◆ **EXTRACT PROVIDED**
>> begin
A new generation of brands, including Adore Me and Rihanna’s Savage x Fenty, are experimenting with the concept. But creating a Victoria’s Secret-level extravaganza may be permanently out of reach.
Adore Me Produced by hiTechMODA and Planet Fashion.
Adore Me's latest runway show on Feb. 10 at Gotham Hall was done on a shoestring budget, despite the company's recent deal to be acquired by Victoria's Secret. (Slaven Vlasic)

Key insights

  • Brands are still figuring out how to breathe new life into the concept of the modern lingerie fashion show.
  • Savage x Fenty has seen the media impact value around its show grow tenfold since 2019.
  • Adore Me’s show budget equaled the cost of just one macro influencer’s social post, and garnered less impactful media value as a result.

Adore Me may now be under the Victoria’s Secret umbrella, but its lingerie fashion show earlier this month was very different from the spectacles its corporate parent used to put on.

The 30-minute runway had scantily clad models in Valentine’s Day, Western bridal and Malibu Barbie Y2K-inspired lingerie, blowing kisses to a soundtrack of pop hits. But the similarities ended there.

The show, which was staged at Gotham Hall on Feb. 10 to coincide with New York Fashion Week, was broadcast on Adore Me’s website, not network television. It also featured a cast of models that had a wide variety of body shapes and sizes. In another modern touch, the show incorporated live selling, allowing those watching at home to shop the looks on the runway.
>> end
◆ **RECORDS SUPPLIED**
>> begin
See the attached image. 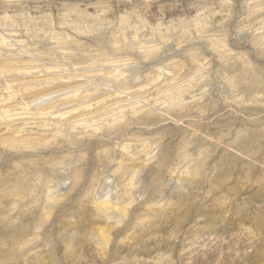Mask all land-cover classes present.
<instances>
[{
    "label": "rangeland",
    "instance_id": "1",
    "mask_svg": "<svg viewBox=\"0 0 264 264\" xmlns=\"http://www.w3.org/2000/svg\"><path fill=\"white\" fill-rule=\"evenodd\" d=\"M0 264H264V0H0Z\"/></svg>",
    "mask_w": 264,
    "mask_h": 264
},
{
    "label": "bare ground",
    "instance_id": "2",
    "mask_svg": "<svg viewBox=\"0 0 264 264\" xmlns=\"http://www.w3.org/2000/svg\"><path fill=\"white\" fill-rule=\"evenodd\" d=\"M119 37V36H118ZM117 37V38H118ZM122 37H124L123 35H121V37H119L120 38V40L122 39ZM118 38V39H119ZM218 39V38H217ZM119 40V41H120ZM214 40V39H213ZM3 41V40H2ZM7 42V41H6ZM210 42H211V39H210ZM214 42V41H213ZM216 42V41H215ZM214 42V44H216ZM222 42V41H221ZM218 43H220V42H218ZM223 44V43H222ZM154 46V45H153ZM156 47V46H155ZM214 47V46H213ZM158 48V47H157ZM156 50V49H155ZM218 50V49H217ZM220 50H221V48H220ZM191 51H192V49H191ZM157 52V51H156ZM155 52V53H156ZM191 55V54H190ZM199 55V54H198ZM192 56V55H191ZM194 56V55H193ZM177 58V57H176ZM176 58H170V59H167L166 61H163V62H160L159 64H156V66H154V73H155V75H156V78L154 77V80L155 79H159L160 78V76H164V79H165V81L163 82V83H166L167 84V86L166 87H164V88H158L159 89V91L161 92V91H163V93H166V95H169V94H172V96L169 98L170 99V101H168V99H166V100H164V104H166V105H168L167 107H164V108H162L163 109V111H168V108L171 110V107H176V106H179V105H181V103L183 104V101H184V94L185 93H188L187 92V90H189L188 88H183V86H179V85H177V86H175L174 88L172 87V86H170V82H169V79L170 80H175V78H176V76H177V71H179V70H177V68L179 69V67H180V63H177V62H180V61H178V59H176ZM193 58V60H195L196 62H198L199 61V64H198V66H200L198 69H197V71L199 70V69H202L203 70V68H206L207 67V65H206V63H205V61H200V58L198 59V57L197 56H194V57H192ZM198 59V60H197ZM7 60V59H6ZM6 60H4L5 62H6ZM9 62V61H8ZM15 62V61H14ZM10 63V62H9ZM4 64V63H3ZM3 64H2V66H3ZM8 63L6 62V65H7ZM11 64V63H10ZM12 65V64H11ZM21 65V64H20ZM176 65H178V66H176ZM1 66V67H2ZM177 68H176V67ZM249 66H250V64H249ZM16 67V66H15ZM7 68V67H6ZM10 68H12V67H10ZM29 68H31V67H29ZM28 68V69H29ZM1 69H3V68H1ZM24 69V68H23ZM22 69V70H23ZM182 69V68H181ZM7 70H9V69H6V70H4V71H7ZM15 70H18V69H15ZM21 70V69H20ZM26 70V69H25ZM33 70V69H32ZM177 70V71H176ZM10 71V70H9ZM9 71H7V72H9ZM89 71V70H88ZM94 71V70H93ZM116 71V70H115ZM120 71V70H119ZM152 71V70H151ZM176 71V73L174 74V72ZM6 72V73H7ZM58 72V71H57ZM113 72V71H112ZM199 72V71H198ZM28 73H29V71H28ZM148 73H150V71L148 72ZM205 73H207V71L205 72ZM204 73V74H205ZM18 74V73H17ZM115 75V74H114ZM207 75V74H206ZM111 76V75H110ZM191 78L190 79H193V75L192 76H190ZM207 77V76H206ZM161 79V78H160ZM163 80V79H162ZM87 81H88V79H87ZM168 82V83H167ZM95 83V82H94ZM191 83V82H190ZM221 83V82H220ZM79 85H82L81 83H79ZM95 86V85H94ZM97 86V85H96ZM87 87H86V85H84V86H82V88H81V86H79L78 88H76V89H74V91L75 92H77V91H79V93H81V94H83V96L80 94L79 96H81V97H91L92 95H93V93L92 92H90V91H86L85 89H86ZM137 89V88H136ZM94 92H96V91H98L97 89H94L93 90ZM100 91V90H99ZM154 91V90H153ZM90 92V93H89ZM159 92V93H160ZM119 94H120V92H119ZM175 94V95H174ZM128 94H126V96H127ZM158 95V94H157ZM101 96V95H100ZM111 96H113V97H116L117 96V92H115V94L114 93H111L110 94V97ZM170 96V95H169ZM193 96V95H192ZM118 97H121V96H118ZM92 99H94V98H96L95 96L94 97H91ZM101 98V99H100ZM105 98V96L104 97H99V99L100 100H102L101 102H103L104 99ZM137 99V98H136ZM131 100V102L128 100V102H127V104H123L122 105V107H120V108H118V111H116L115 110V112L113 113V114H110V115H113L112 116V122H109L110 123V125H112L113 123H114V121L116 120V118H120L121 119V117H119V115H121L124 111L126 112V111H128V109H129V111H130V109H133L137 104H139L138 102H140V103H143L144 101L143 100H140V99H138V100ZM201 99V98H200ZM99 100V101H100ZM106 100V99H105ZM110 100L112 101V99L110 98ZM115 101V100H114ZM113 101V102H114ZM106 102H108V101H106ZM106 102H104V103H106ZM116 102V101H115ZM99 103V102H98ZM117 103V102H116ZM129 103H131L130 105H128ZM145 103V102H144ZM158 103V102H157ZM193 103V102H192ZM28 104V103H27ZM101 104V103H100ZM112 105V104H111ZM159 105H161V104H158V106ZM169 106H171V107H169ZM7 107V106H6ZM160 107V106H159ZM42 109H44V108H42ZM84 109V108H83ZM149 109V108H148ZM183 109V108H182ZM38 110V109H37ZM47 111L46 112H43V113H47L48 111H49V107H48V109H46ZM59 110V109H58ZM151 112L152 111H155V112H157V110H158V107H153L152 105L150 106V109H149ZM52 111V110H51ZM54 111V110H53ZM150 111H148V112H150ZM162 111V112H163ZM42 112H38L37 114H39V113H42ZM56 112V111H55ZM68 112V111H67ZM67 112H61V114L60 115H64V114H66ZM174 112V111H173ZM51 113V112H50ZM170 113V112H169ZM28 114V113H27ZM106 115V114H105ZM109 115V116H110ZM147 115V114H146ZM108 116V115H107ZM115 116V117H114ZM95 117V116H94ZM98 118V117H97ZM99 118H101V117H99ZM105 118V117H104ZM103 118V119H104ZM111 118V117H110ZM106 119H108V118H106ZM51 121V120H50ZM92 121V120H91ZM97 121V120H96ZM95 121V122H96ZM99 121V120H98ZM106 121H109V120H106ZM102 123V122H101ZM89 124V123H88ZM68 125V124H67ZM103 127V126H102ZM96 128H98V127H96ZM189 132V131H188ZM187 132V133H188ZM13 139H16V138H13ZM18 139V138H17ZM24 139V138H23ZM135 140V139H134ZM137 140V139H136ZM188 140V139H187ZM212 140V139H211ZM13 141H15V140H13ZM28 141V140H27ZM147 141V140H146ZM145 141V142H146ZM153 141V140H152ZM156 141V140H155ZM154 141V142H155ZM209 141V140H208ZM24 142H26V141H24ZM207 142V141H206ZM11 143V142H10ZM19 143V142H18ZM138 143V142H137ZM160 143V142H159ZM213 143V142H212ZM26 144V143H25ZM32 145H33V143H32ZM36 145V144H35ZM146 145V144H145ZM27 146V145H26ZM29 146V145H28ZM27 146V147H28ZM128 146H129V144L127 143V142H124V143H122V144H119V147L123 150V151H125V152H127L128 151ZM220 146V145H219ZM32 147V146H31ZM154 147V146H153ZM209 147V146H208ZM34 148V147H33ZM147 149V148H146ZM145 149V150H146ZM130 151V150H129ZM138 151V150H137ZM210 155V154H209ZM133 157V156H132ZM189 161V160H188ZM117 162H118V159H117ZM199 163V162H198ZM117 165H119V164H117ZM198 166V165H197ZM180 170V169H179ZM135 174V173H134ZM133 176V175H132ZM131 176V179H129V181L127 182V184H125V185H127L128 187H126V188H129V190H130V192L132 193V191H133V188L136 186V185H134V183L132 182V179H133V177ZM178 176V175H177ZM180 176V175H179ZM51 184V183H50ZM124 185V184H123ZM134 186V187H133ZM124 188H125V186H124ZM113 189V188H112ZM129 190H126V192L128 193L129 192ZM105 191V190H104ZM125 191V190H124ZM112 192V191H111ZM54 195V194H53ZM117 195V194H116ZM115 195V196H116ZM126 195V194H125ZM46 197H47V195H46ZM131 197H132V199L133 198H135V194H132L131 195ZM55 198V197H54ZM118 197H111V196H108V192L106 191V192H104V194H103V192L102 193H100L99 195H96L95 194V196H94V203L96 204V210L95 211H97L99 214L100 213H102V215H105L106 216V218H107V216H109V215H114V214H116V215H118V213L120 212V210H122V211H124V212H126V208L125 207H123V204L117 199ZM130 198V197H129ZM47 198H45V200H46ZM50 199V198H49ZM131 200V198L129 199V201ZM53 201V200H52ZM53 205V204H52ZM36 207V206H35ZM34 211V210H33ZM157 213H159V212H157ZM161 213V212H160ZM123 214V213H122ZM121 214V215H122ZM45 215V214H44ZM120 214H119V216H121ZM164 218V217H163ZM139 219H141V217L139 218ZM106 220V219H105ZM104 227H106V226H104ZM102 228L101 230L102 231H108V228L106 227V228ZM111 230V229H110ZM101 231V232H102ZM101 236H103L104 237V235H103V232H102V235ZM100 237V236H99ZM106 237H108V235L107 234H105V238ZM124 238V237H123ZM106 240V239H105ZM109 241V240H108ZM106 244V243H105ZM68 250L70 249V248H67ZM4 255V254H3ZM5 262V261H4ZM40 263V262H39Z\"/></svg>",
    "mask_w": 264,
    "mask_h": 264
}]
</instances>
>> end
◆ **REQUIREMENTS**
A: Can you return, word for word, the part of the lingerie show article between "Adore Me may" and "on the runway.", inclusive?
B: What does the lingerie show article say, summed up in two sentences?

◆ **EXERCISE ANSWERS**
A:
Adore Me may now be under the Victoria’s Secret umbrella, but its lingerie fashion show earlier this month was very different from the spectacles its corporate parent used to put on.

The 30-minute runway had scantily clad models in Valentine’s Day, Western bridal and Malibu Barbie Y2K-inspired lingerie, blowing kisses to a soundtrack of pop hits. But the similarities ended there.

The show, which was staged at Gotham Hall on Feb. 10 to coincide with New York Fashion Week, was broadcast on Adore Me’s website, not network television. It also featured a cast of models that had a wide variety of body shapes and sizes. In another modern touch, the show incorporated live selling, allowing those watching at home to shop the looks on the runway.

B: Brands such as Adore Me and Savage x Fenty are experimenting with the modern lingerie fashion show, though a Victoria's Secret-level extravaganza may be permanently out of reach. Adore Me's Feb. 10 show at Gotham Hall was done on a shoestring budget despite the company's deal to be acquired by Victoria's Secret, and it was broadcast on the brand's website, featured models of many body shapes and sizes, and let viewers at home shop the runway looks.